もっとも、金持ちと貧乏がいるというなら、勝ち犬だってもちろんそうなわけで、優雅な暮らしをしているお金持ちの専業主婦、シロガネーゼとかアシヤレーヌがいると思えば、子供が何人もいてだんなの稼ぎが心もとないからパートで生活費の足しにしているつましい家庭の主婦もいるわけで、そういう主婦たちは自分の洋服なんか買ってる余裕すらなかったりして、そうするとやはり稼ぎが多少悪くたって独身女性のほうが金銭的時間的な余裕はどうしたってあるだろう。

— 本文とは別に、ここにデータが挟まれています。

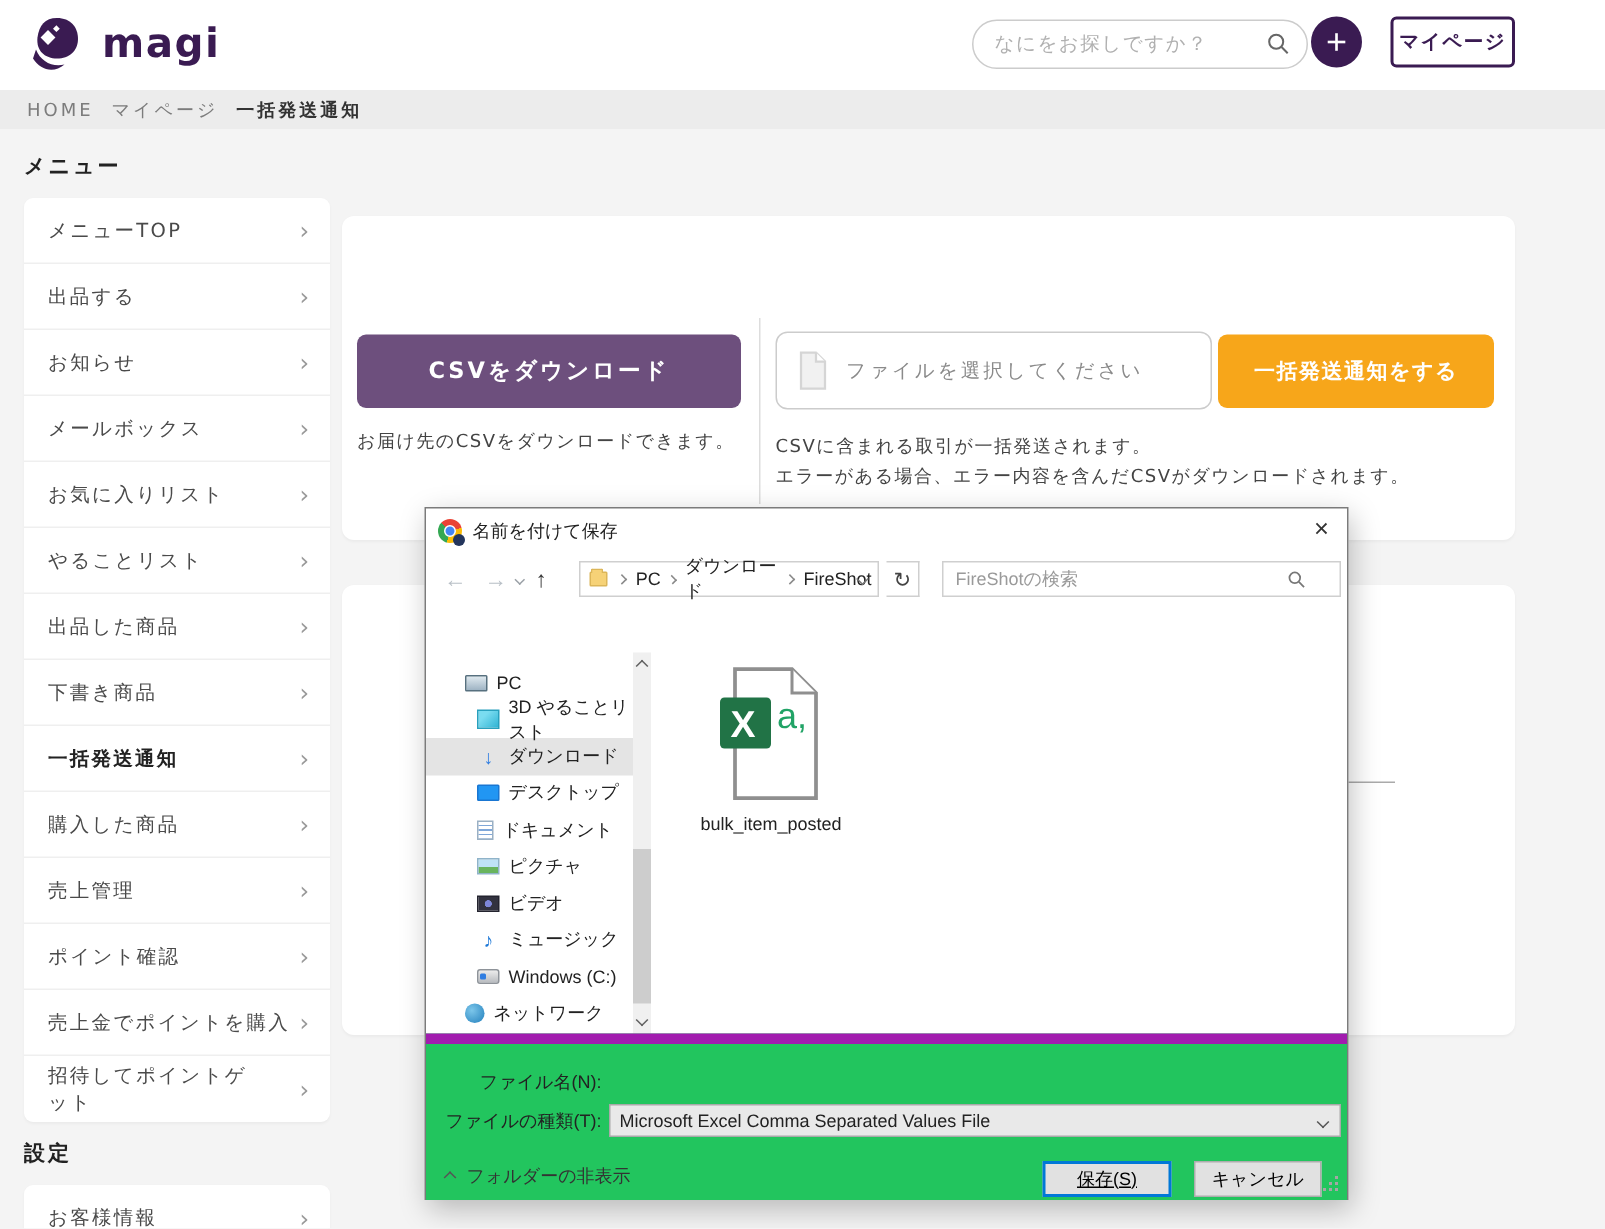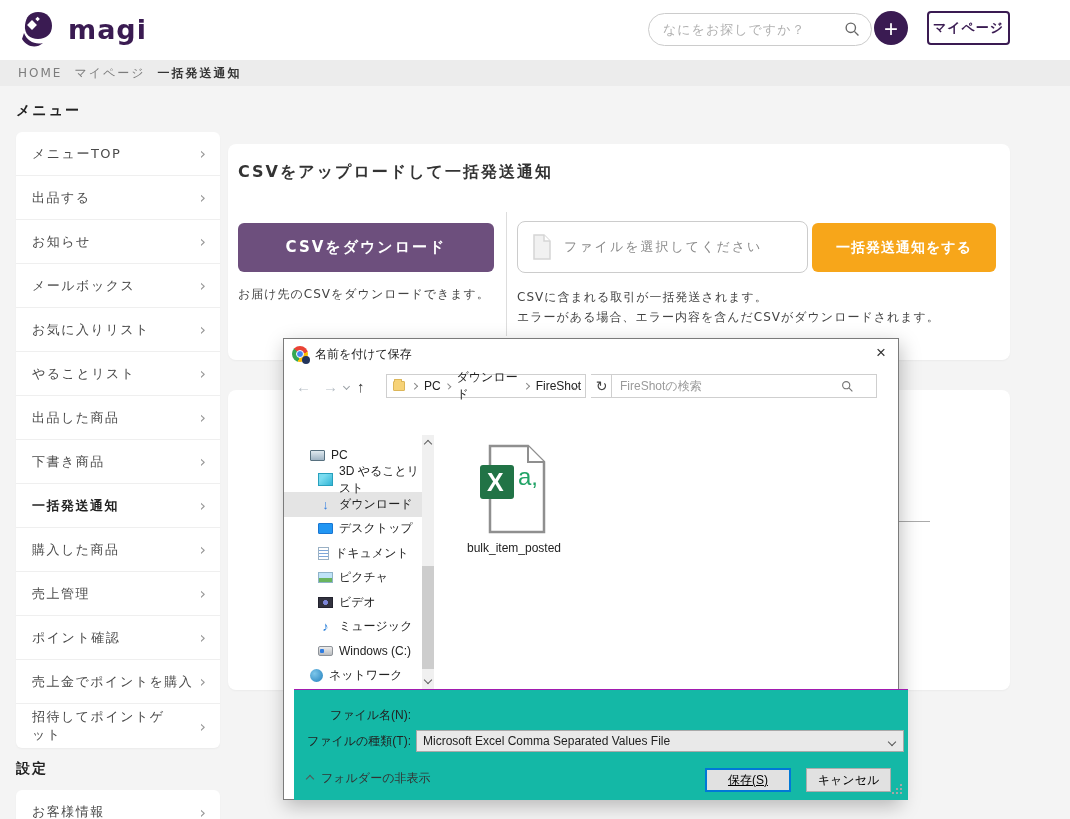"CSVをアップロードして一括発送通知" h1 { html: <h1>CSVをアップロードして一括発送通知</h1> -> none }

それでもどんなに貧乏だって、生活に追われていたって、子持ち主婦にはなんといっても燦然と輝く妻の座があるわけだし、子育てというすばらしい女としての重要な役割を得ているのだから、貧乏負け犬との勝負にははなから及ばない。

まあ、それはともかく、酒井さんの言うとおりなのかなあ、と私は思う。
未婚でい続けることは、結構辛いものがある。
そして、そのことについて他人からの不愉快な発言(一見親切な発言でもひがみっぽい負け犬はその言葉の裏に隠された真意を瞬時のうちに嗅ぎとってしまう)を食らうたびに、人生を呪っては趣味とかサークルとかあるいは負け犬同士の飲み会食事会とかの計画にエネルギーを注ぐのだ。

結論として。
勝ち犬の皆さんと男性の皆さんは、負け犬をほっといてあげましょう。
負け犬は見た目よりずっとデリケートで傷つきやすいんです。
もう、負け犬だって腹を見せて降参してるんだから、それ以上棒でたたくのはやめましょう。
人はみな、それ以上入って欲しくない領域というのがあります。
やさしくしろとは言わないから、どうか、ほっといてあげてください。
負け犬の気持なんて、負け犬にしかわからないのですから。